'Sí te entiendo. Disculpa', dije. '¿Conocías mucho a ese chico?'
'No, sólo de vista un poco, dos o tres veces por la zona, había cruzado con él algunas frases. Arrastraba sus tacones altos como si agarrara con los pies los zapatos, por la falta de costumbre o a lo mejor por enfermedad, parecía frágil y andaba muy despistado. Era muy mono, muy tímido, bastante educado, daba siempre las gracias cuando preguntaba algo.' Victoria se quedó pensativa un instante y se acarició con el índice el extremo de una ceja, como hacía Celia Ruiz Comendador cuando en medio de una discusión o un relato se paraba a reflexionar sus siguientes palabras, o las buscaba para bien elegirlas. La coincidencia, sin embargo, no me pareció decisoria en aquel momento. 'Era ese tipo de persona que, si bien se mira, es normal que no haya vivido mucho. Se las ve a la legua, parece que estén de sobra, como si el mundo no las soportara y tuviera prisa por expulsarlas. Pero entonces sería mejor que no nacieran. Porque la realidad es que nacen y están ahí, y es horrible que la gente que uno conoce se muera, aunque la conozca poco, no se comprende que ya no exista quien ha existido. Yo no lo comprendo al menos. Se hacía llamar Franny, supongo que se llamaría Francisco. Menuda muerte.' Ahora Victoria me mostró su nuca al volver el rostro hacia la calle, se quedó mirando hacia la acera de la calle Fortuny junto a la que estábamos aparcados, tal vez imaginaba el cráneo deshecho de aquel travestido niña sobre ese mismo suelo o sobre alguno cercano. 'La muerte horrible y la muerte ridicula', pensé, 'la cabeza entre los muslos en el penúltimo instante, y el desprecio del muerto hacia su propia muerte. Qué maldición, ahora tendré que recordar también ese nombre cuyo rostro ni siquiera conozco: Franny'; o así lo imaginé yo escrito, por mis lecturas. También me quedé callado mientras lo pensaba, apoyado en el volante un codo y frotándome con el pulgar bajo los labios. Pero fue poco tiempo. Quizá nos observaban de lejos, desde la garita de la embajada alemana a oscuras.

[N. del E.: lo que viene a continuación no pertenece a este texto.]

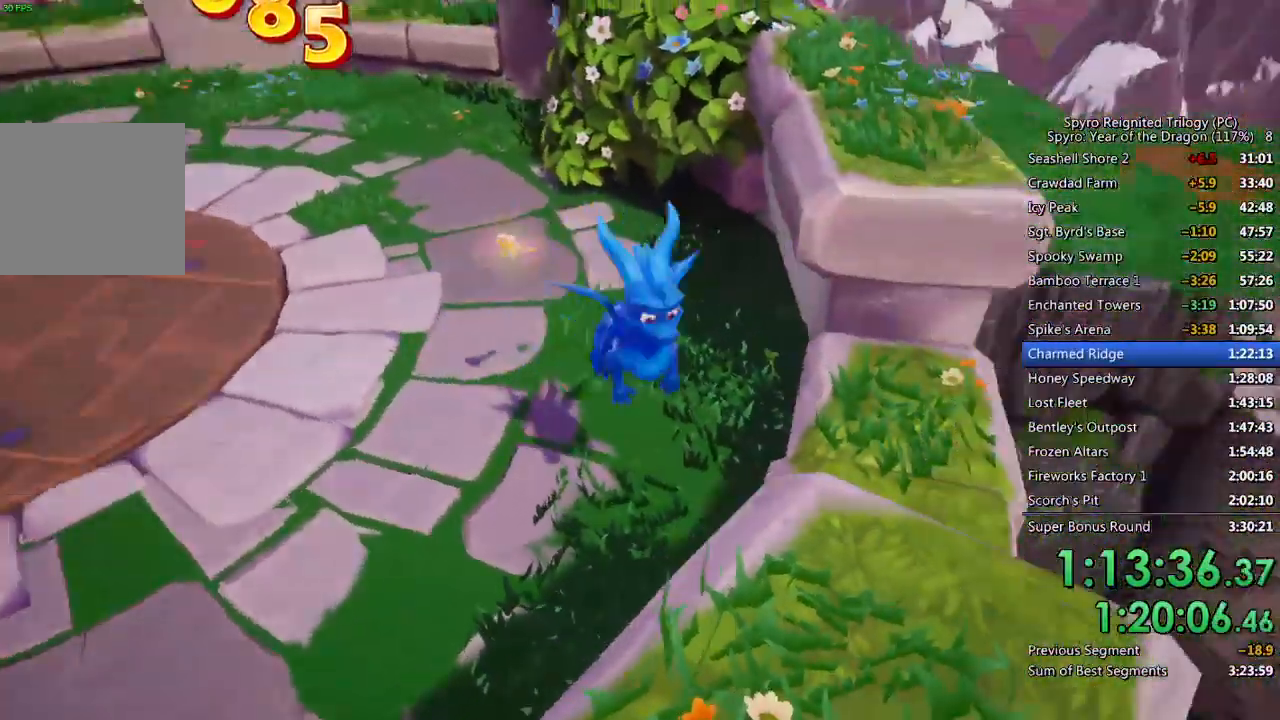
{"buttons": [], "left_stick": "left", "right_stick": "center", "events": [[67, "left_stick", "center"], [133, "right_stick", "center"], [200, "right_stick", "left"], [217, "left_stick", "left"], [450, "right_stick", "center"]]}
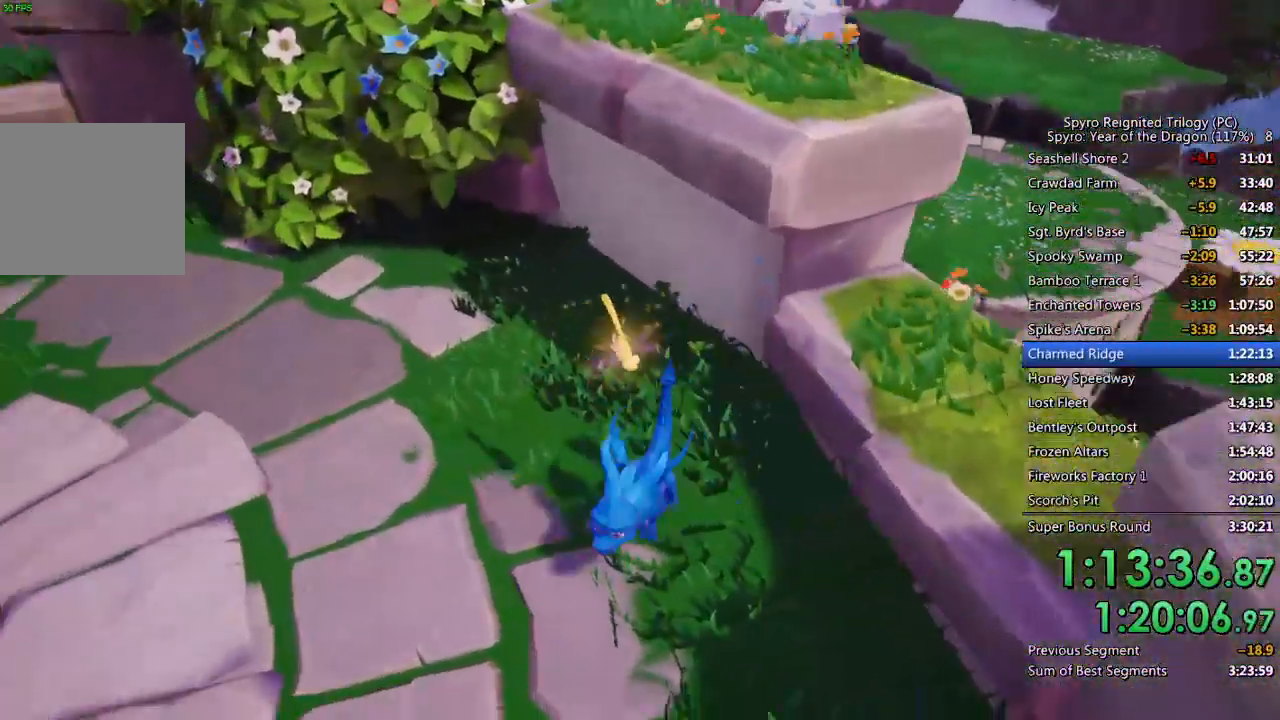
{"buttons": [], "left_stick": "up", "right_stick": "right", "events": [[17, "SQUARE", "down"], [300, "left_stick", "up"], [317, "SQUARE", "up"], [467, "right_stick", "right"]]}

'Qué te parece si vamos un poco al asiento de atrás', le dije a Victoria para sacarla de la ensoñación e interrumpir aquel otro gesto de su dedo índice. Le puse la mano en el hombro, luego le acaricié la nuca. 'Aún te tienes que ganar tu dinero', y señalé su bolso.
Ella me miró y se sacó el chicle. Esta vez abrió la ventanilla y lo tiró a la acera.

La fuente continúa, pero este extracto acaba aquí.